Johann Matthias Schröckh (July 26, 1733 – August 1, 1808) was an Austrian-German historian and literary scholar born in Vienna. He was a grandson to Pietist preacher Matthias Bel (1684–1749).

In 1751 he began his studies at the University of Göttingen, where he had as instructors, church historian Johann Lorenz von Mosheim (1693–1755) and Orientalist Johann David Michaelis (1717–1791). He continued his education at the University of Leipzig, earning his master's degree in 1755. During the following year he received his habilitation, and in 1762 became an associate professor of philosophy. Later he relocated to the University of Wittenberg, where in 1775 he was appointed professor of history.
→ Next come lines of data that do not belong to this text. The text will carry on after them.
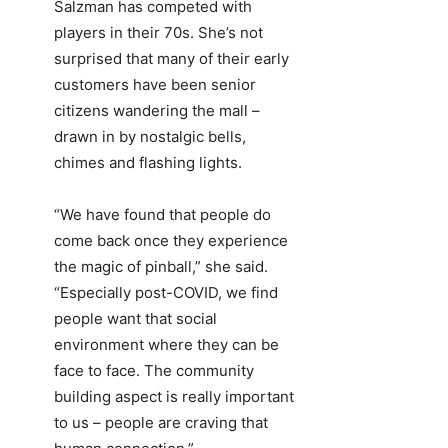
Salzman has competed with
players in their 70s. She’s not
surprised that many of their early
customers have been senior
citizens wandering the mall –
drawn in by nostalgic bells,
chimes and flashing lights.
“We have found that people do
come back once they experience
the magic of pinball,” she said.
“Especially post-COVID, we find
people want that social
environment where they can be
face to face. The community
building aspect is really important
to us – people are craving that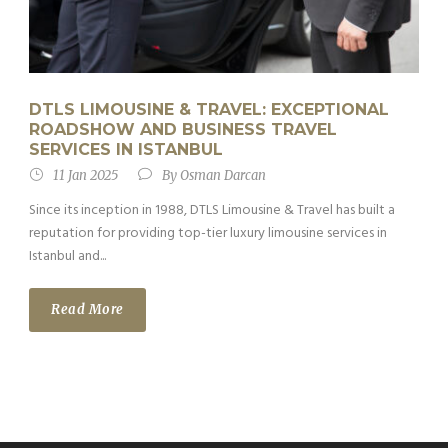
DTLS LIMOUSINE & TRAVEL: EXCEPTIONAL
ROADSHOW AND BUSINESS TRAVEL
SERVICES IN ISTANBUL
11 Jan 2025
By
Osman Darcan
Since its inception in 1988, DTLS Limousine & Travel has built a
reputation for providing top-tier luxury limousine services in
Istanbul and...
Read More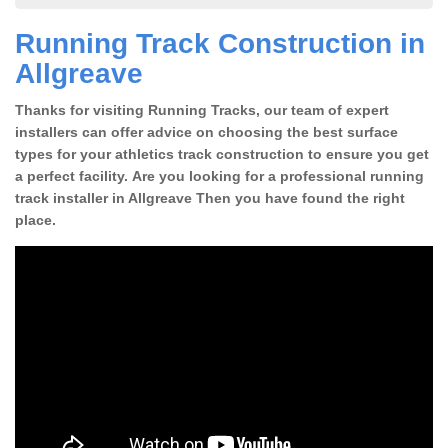
Running Track Construction in
Allgreave
Thanks for visiting Running Tracks, our team of expert
installers can offer advice on choosing the best surface
types for your athletics track construction to ensure you get
a perfect facility. Are you looking for a professional running
track installer in Allgreave Then you have found the right
place.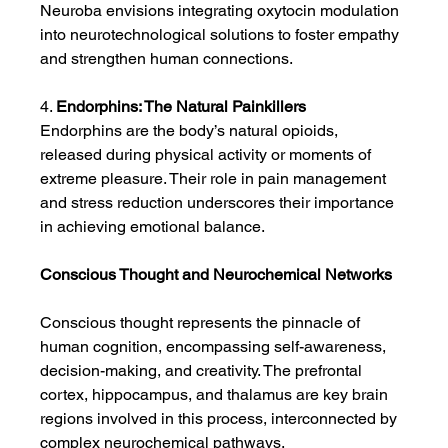
Neuroba envisions integrating oxytocin modulation 
into neurotechnological solutions to foster empathy 
and strengthen human connections.
4. 
Endorphins: The Natural Painkillers
Endorphins are the body’s natural opioids, 
released during physical activity or moments of 
extreme pleasure. Their role in pain management 
and stress reduction underscores their importance 
in achieving emotional balance.
Conscious Thought and Neurochemical Networks
Conscious thought represents the pinnacle of 
human cognition, encompassing self-awareness, 
decision-making, and creativity. The prefrontal 
cortex, hippocampus, and thalamus are key brain 
regions involved in this process, interconnected by 
complex neurochemical pathways.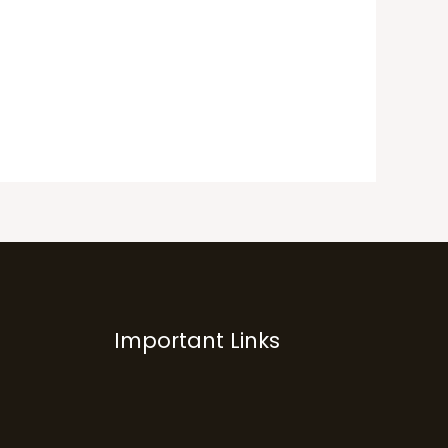
Important Links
Known for his prodigious literary output, Schröckh was the author of acclaimed works involving universal history, church history, history books for children, biographical studies, et al. His main work involved the 35-volume Christliche Kirchengeschichte (Christian Church History, 1768–1803) and its sequel Christliche Kirchengeschichte seit der Reformation (Christian Church History since the Reformation 1804–1812, 10 volumes), with the last two volumes being prepared by Heinrich Gottlieb Tzschirner (1778–1828).

==Selected publications==
- Abbildungen und Lebensbeschreibungen berühmter Gelehrten (Images and biographies of famous scholars), 1764
- Lehrbuch der allgemeinen Weltgeschichte zum Gebrauche bei dem ersten Unterrichte der Jugend (Textbook of general world history for use as first lessons for young people), 1774
- Historia religionis et ecclesiae christianae, 1777
- Allgemeine Weltgeschichte für Kinder (General world history for children), 1779-1784
- Einleitung zur Universalhistorie: Umarbeitung von Hilmar Curas (Introduction of universal history: revision of Hilmar Curas), 1757
- Christliche Kirchengeschichte (Christian church history); 35 volumes, 1768–1803
- Christliche Kirchengeschichte seit der Reformation (Christian church history since the Reformation); with HG Tzschirner, 1804–1812.